2.13. Security Concerns

While the LPRng software has been written with security as the primary goal there is always the problem with undetected errors in the LPRng software that when exploited could compromise system security. The most serious concern is that of gaining ROOT (UID 0) permissions.

The simplest way to handle this problem is to not install LPRng with setuid ROOT permissions. Client programs will be able to connect to the lpd server. Since the lpd server is started by the system startup script with effective UID root, it is the only program in this suite that will have an privileged user id.

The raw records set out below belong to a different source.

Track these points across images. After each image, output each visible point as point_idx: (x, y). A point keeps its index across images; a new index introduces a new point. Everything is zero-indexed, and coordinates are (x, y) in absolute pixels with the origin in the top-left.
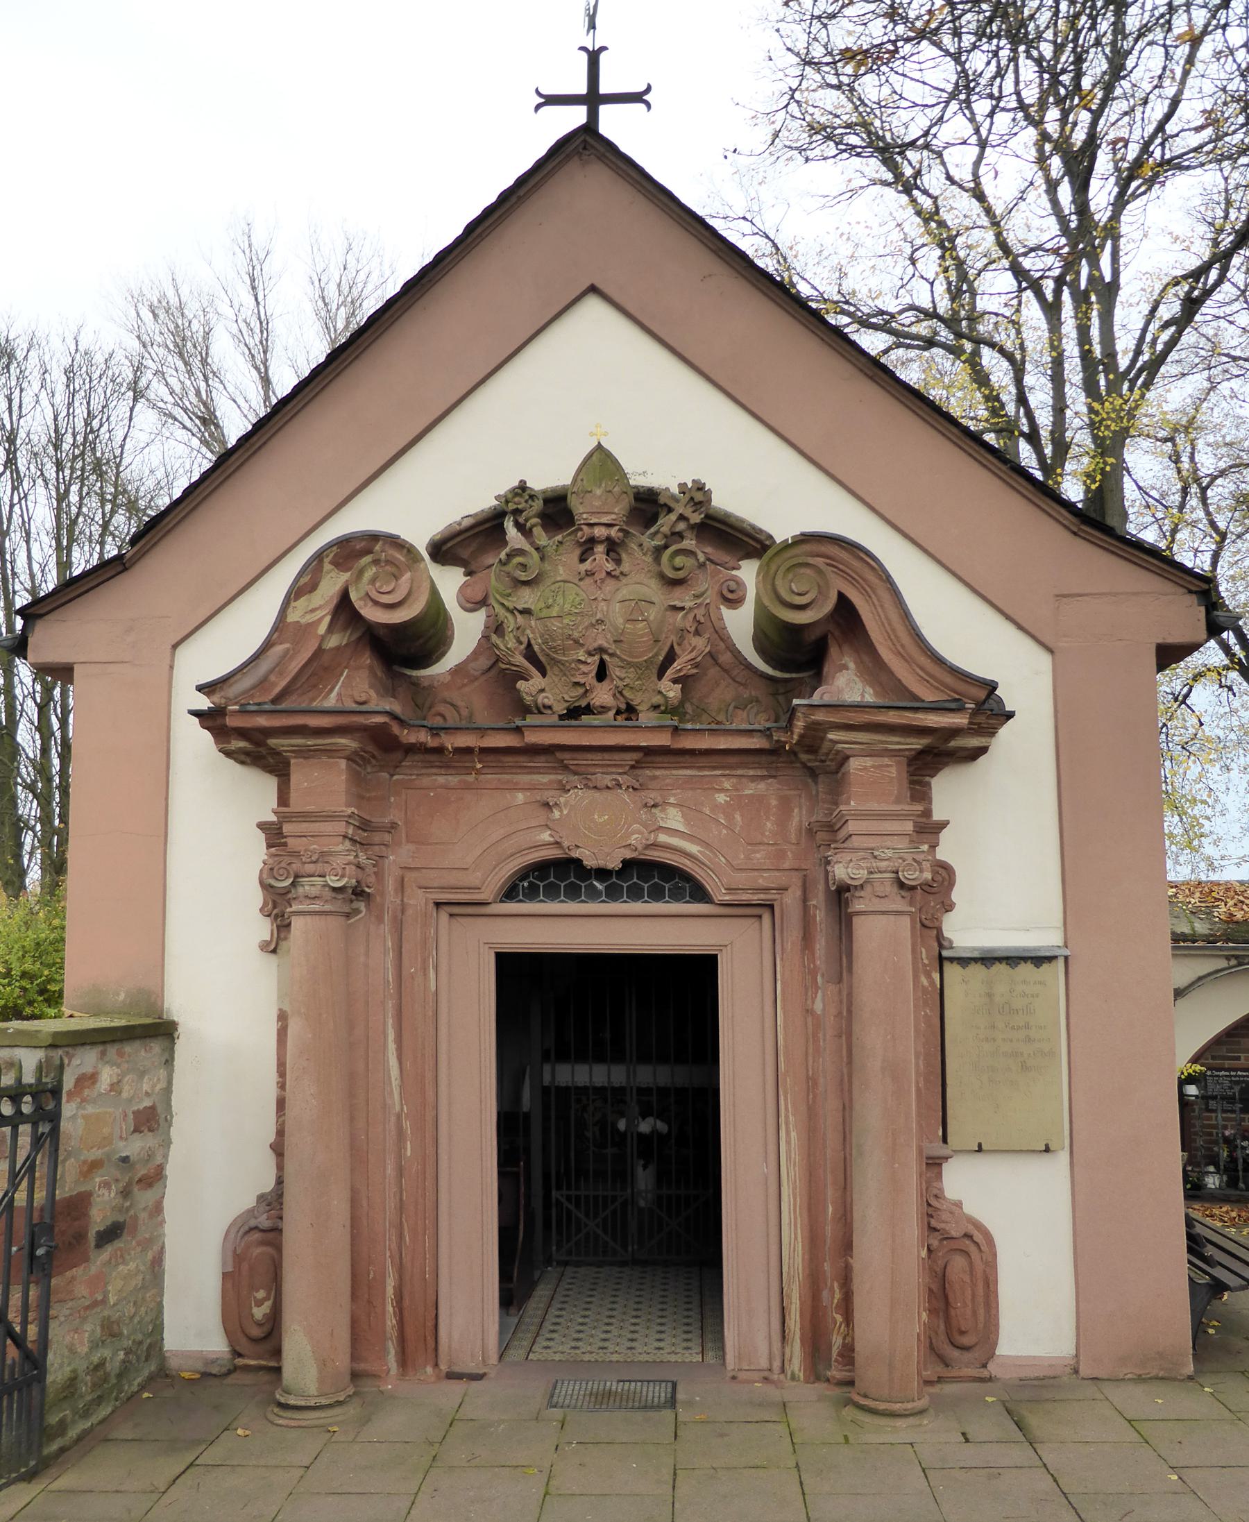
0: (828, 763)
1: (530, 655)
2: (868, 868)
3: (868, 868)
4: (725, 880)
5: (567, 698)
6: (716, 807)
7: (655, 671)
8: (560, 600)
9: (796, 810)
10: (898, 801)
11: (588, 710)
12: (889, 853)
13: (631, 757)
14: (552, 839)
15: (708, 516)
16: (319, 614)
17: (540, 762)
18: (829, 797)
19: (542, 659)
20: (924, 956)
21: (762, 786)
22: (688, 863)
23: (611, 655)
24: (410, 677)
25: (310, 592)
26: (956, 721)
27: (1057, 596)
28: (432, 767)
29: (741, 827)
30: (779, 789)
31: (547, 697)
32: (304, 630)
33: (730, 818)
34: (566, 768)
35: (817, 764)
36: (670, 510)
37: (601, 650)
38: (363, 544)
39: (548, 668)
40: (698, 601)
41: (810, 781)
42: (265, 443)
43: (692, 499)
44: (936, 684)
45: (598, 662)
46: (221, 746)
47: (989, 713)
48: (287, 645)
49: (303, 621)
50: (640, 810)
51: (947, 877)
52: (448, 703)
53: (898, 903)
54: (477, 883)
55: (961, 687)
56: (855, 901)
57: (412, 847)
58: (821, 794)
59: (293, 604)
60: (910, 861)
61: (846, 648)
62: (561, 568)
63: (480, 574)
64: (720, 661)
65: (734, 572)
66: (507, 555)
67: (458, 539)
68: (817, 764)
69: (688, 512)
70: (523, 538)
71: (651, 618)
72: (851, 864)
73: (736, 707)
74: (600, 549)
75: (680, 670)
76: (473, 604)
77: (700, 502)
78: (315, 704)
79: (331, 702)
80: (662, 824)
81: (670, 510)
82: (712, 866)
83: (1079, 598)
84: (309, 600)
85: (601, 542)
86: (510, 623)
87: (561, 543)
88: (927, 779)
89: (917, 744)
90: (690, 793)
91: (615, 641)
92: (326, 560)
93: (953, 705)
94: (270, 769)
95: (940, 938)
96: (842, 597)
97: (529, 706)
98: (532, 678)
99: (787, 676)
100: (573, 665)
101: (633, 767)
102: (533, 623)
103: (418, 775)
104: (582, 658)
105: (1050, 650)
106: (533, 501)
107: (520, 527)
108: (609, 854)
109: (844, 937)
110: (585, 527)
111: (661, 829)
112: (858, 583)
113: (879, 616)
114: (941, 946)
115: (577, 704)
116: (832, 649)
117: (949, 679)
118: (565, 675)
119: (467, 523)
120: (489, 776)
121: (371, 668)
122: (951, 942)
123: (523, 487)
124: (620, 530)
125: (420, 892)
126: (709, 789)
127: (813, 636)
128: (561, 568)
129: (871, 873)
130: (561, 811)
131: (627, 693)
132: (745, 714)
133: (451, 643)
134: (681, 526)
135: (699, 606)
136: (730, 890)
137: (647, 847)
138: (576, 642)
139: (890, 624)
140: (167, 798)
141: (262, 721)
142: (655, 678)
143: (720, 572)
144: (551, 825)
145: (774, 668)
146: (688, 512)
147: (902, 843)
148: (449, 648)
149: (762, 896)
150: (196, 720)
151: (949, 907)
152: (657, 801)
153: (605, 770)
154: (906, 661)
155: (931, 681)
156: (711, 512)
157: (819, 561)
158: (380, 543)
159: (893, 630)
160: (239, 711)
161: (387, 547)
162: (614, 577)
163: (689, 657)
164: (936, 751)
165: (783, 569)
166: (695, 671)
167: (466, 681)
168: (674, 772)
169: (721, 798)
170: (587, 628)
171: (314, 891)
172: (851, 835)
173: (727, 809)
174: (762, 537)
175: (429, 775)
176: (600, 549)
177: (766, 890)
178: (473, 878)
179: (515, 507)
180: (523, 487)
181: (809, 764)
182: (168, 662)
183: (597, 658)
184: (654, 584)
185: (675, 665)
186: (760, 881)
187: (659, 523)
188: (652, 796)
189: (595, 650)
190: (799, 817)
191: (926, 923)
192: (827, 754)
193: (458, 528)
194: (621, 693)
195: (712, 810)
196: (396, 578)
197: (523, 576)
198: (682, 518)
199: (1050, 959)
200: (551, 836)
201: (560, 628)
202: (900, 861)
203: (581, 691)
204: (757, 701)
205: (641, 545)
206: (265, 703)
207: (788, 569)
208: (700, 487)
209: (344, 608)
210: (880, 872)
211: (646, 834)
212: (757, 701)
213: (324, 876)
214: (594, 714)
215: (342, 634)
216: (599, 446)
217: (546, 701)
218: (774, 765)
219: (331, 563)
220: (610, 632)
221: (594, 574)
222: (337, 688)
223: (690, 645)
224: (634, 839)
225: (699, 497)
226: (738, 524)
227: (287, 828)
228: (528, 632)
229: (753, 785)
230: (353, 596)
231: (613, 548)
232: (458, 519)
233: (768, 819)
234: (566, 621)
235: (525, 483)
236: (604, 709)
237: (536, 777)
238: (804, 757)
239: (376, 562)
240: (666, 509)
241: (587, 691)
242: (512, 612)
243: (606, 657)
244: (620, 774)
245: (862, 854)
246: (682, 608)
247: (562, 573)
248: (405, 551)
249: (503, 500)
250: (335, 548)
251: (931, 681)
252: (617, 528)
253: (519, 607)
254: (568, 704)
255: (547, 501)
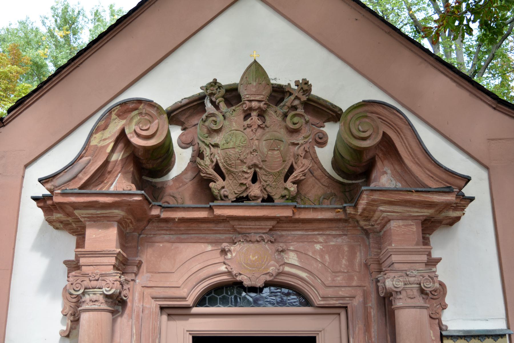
0: (376, 226)
1: (217, 168)
2: (404, 281)
3: (404, 281)
4: (321, 293)
5: (236, 192)
6: (315, 251)
7: (283, 177)
8: (234, 139)
9: (358, 254)
10: (417, 244)
11: (247, 198)
12: (415, 273)
13: (270, 224)
14: (226, 270)
15: (309, 100)
16: (108, 142)
17: (221, 227)
18: (376, 245)
19: (224, 171)
20: (432, 335)
21: (339, 240)
22: (300, 283)
23: (261, 168)
24: (151, 182)
25: (104, 129)
26: (446, 198)
27: (489, 139)
28: (162, 230)
29: (329, 263)
30: (349, 242)
31: (225, 191)
32: (100, 149)
33: (322, 256)
34: (235, 230)
35: (370, 227)
36: (291, 94)
37: (255, 165)
38: (133, 105)
39: (226, 176)
40: (306, 140)
41: (365, 237)
42: (82, 63)
43: (302, 88)
44: (437, 179)
45: (253, 173)
46: (47, 217)
47: (462, 197)
48: (89, 158)
49: (99, 145)
50: (275, 253)
51: (442, 290)
52: (171, 196)
53: (419, 301)
54: (184, 295)
55: (451, 180)
56: (397, 301)
57: (149, 275)
58: (371, 244)
59: (94, 136)
60: (427, 277)
61: (386, 162)
62: (234, 123)
63: (190, 129)
64: (314, 175)
65: (322, 129)
66: (206, 117)
67: (180, 110)
68: (370, 227)
69: (300, 95)
70: (214, 109)
71: (282, 149)
72: (395, 279)
73: (324, 198)
74: (254, 114)
75: (297, 177)
76: (184, 145)
77: (307, 90)
78: (104, 190)
79: (112, 189)
80: (286, 261)
81: (291, 94)
82: (314, 285)
83: (500, 141)
84: (103, 134)
85: (255, 110)
86: (207, 152)
87: (234, 110)
88: (427, 235)
89: (427, 212)
90: (301, 244)
91: (262, 161)
92: (113, 113)
93: (447, 190)
94: (73, 232)
95: (440, 324)
96: (384, 134)
97: (217, 196)
98: (218, 181)
99: (350, 182)
100: (240, 174)
101: (271, 230)
102: (219, 151)
103: (154, 234)
104: (245, 170)
105: (486, 168)
106: (220, 89)
107: (213, 103)
108: (257, 278)
109: (388, 324)
110: (247, 102)
111: (285, 264)
112: (393, 126)
113: (405, 143)
114: (441, 329)
115: (241, 195)
116: (378, 163)
117: (444, 176)
118: (235, 179)
119: (184, 102)
120: (193, 235)
121: (133, 174)
122: (447, 327)
123: (215, 82)
124: (265, 104)
125: (153, 300)
126: (311, 242)
127: (367, 157)
128: (234, 123)
129: (405, 284)
130: (232, 254)
131: (268, 189)
132: (329, 201)
133: (174, 165)
134: (296, 102)
135: (306, 142)
136: (324, 298)
137: (279, 274)
138: (242, 161)
139: (411, 148)
140: (14, 249)
141: (73, 199)
142: (283, 181)
143: (314, 128)
144: (226, 262)
145: (343, 178)
146: (300, 95)
147: (422, 267)
148: (173, 167)
149: (341, 302)
150: (34, 203)
151: (444, 307)
152: (284, 248)
153: (256, 231)
154: (420, 166)
155: (435, 177)
156: (310, 97)
157: (374, 116)
158: (143, 105)
159: (413, 150)
160: (60, 194)
161: (146, 107)
162: (261, 128)
163: (301, 170)
164: (433, 219)
165: (354, 119)
166: (303, 177)
167: (181, 185)
168: (293, 233)
169: (318, 247)
170: (248, 154)
171: (94, 297)
172: (393, 263)
173: (322, 253)
174: (337, 110)
175: (160, 234)
176: (254, 114)
177: (343, 298)
178: (182, 292)
179: (211, 92)
180: (215, 82)
181: (365, 228)
182: (21, 174)
183: (253, 170)
184: (283, 132)
185: (294, 174)
186: (340, 293)
187: (285, 101)
188: (281, 246)
189: (252, 165)
190: (359, 258)
191: (433, 316)
192: (376, 220)
193: (180, 104)
194: (265, 189)
195: (313, 253)
196: (150, 122)
197: (215, 127)
198: (297, 98)
199: (502, 336)
200: (226, 268)
201: (233, 154)
202: (421, 277)
203: (244, 188)
204: (335, 195)
205: (276, 112)
206: (75, 189)
207: (357, 119)
208: (306, 82)
209: (122, 137)
210: (411, 284)
211: (278, 267)
212: (335, 195)
213: (101, 289)
214: (250, 200)
215: (119, 153)
216: (255, 61)
217: (225, 193)
218: (346, 229)
219: (116, 114)
220: (260, 156)
221: (251, 126)
222: (114, 183)
223: (302, 163)
224: (272, 270)
225: (305, 87)
226: (324, 103)
227: (82, 261)
228: (216, 156)
229: (335, 240)
230: (127, 131)
231: (262, 114)
232: (180, 100)
233: (343, 258)
234: (237, 150)
235: (216, 80)
236: (256, 198)
237: (218, 236)
238: (362, 223)
239: (140, 114)
240: (288, 94)
241: (247, 188)
242: (208, 146)
243: (258, 170)
244: (264, 233)
245: (400, 274)
246: (298, 144)
247: (235, 126)
248: (156, 109)
249: (205, 88)
250: (118, 107)
251: (435, 177)
252: (264, 102)
253: (213, 143)
254: (237, 195)
255: (227, 91)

A more radical step is to run the lpd server as a non-privileged user entirely. However, the RFC1179 protocol specifies that the lpd TCP/IP port is 515 and lpd requires root permissions to open and bind to port 515. The lpd server can use the setuid() system call after binding to this port do drop ROOT capabilities. However, in order to fully compatible with RFC1179, lpd must originate connections from a reserved port in the range 721-731, although in practice port 1-1023 seems to be acceptable.

If inter-operability with non-LPRng print spoolers is not desired, then it is trivial to configure LPRng to use a non-privileged port by using the lpd.conf file. For example, in the /etc/lpd.conf file, you only need to change the indicated lines:

# Purpose: lpd port
#   default lpd_port=printer
lpd_port=2000
# or lpd_port=localhost%2000
The lpd_port specifies the (optional) IP address and port to which the lpd server binds and to which the clients will connect. LPRng applications will connect to port 2000 to transfer jobs and ask for status. You can also use this facility to establish a private set of print spoolers which can be used for testing See Testing and Diagnostic Facilities for more details.

Some legacy print filters are not meta-char-escape proof. For example, suppose that a user decided to spool a job as follows:

h4: {66} # lpr "-J`;rm -rf /;`" /tmp/a
This would create a job file with the line:
J`rm -rf /;`
and gets passed to a print filter as
/usr/local/printfilter  -J`rm -rf /;`
The observant reader will observe that the above line may have the most hideous consequences if it is processed by a shell. For this reason the LPRng software takes extreme precautions and sanitizes control file contents and file names so that they do not contain any control or metacharacters.

Finally, you can use a Unix socket (i.e. - FIFO) for connections to the server on the localhost, and disable the lpd listening socket by setting the lpd_listen_port value to off.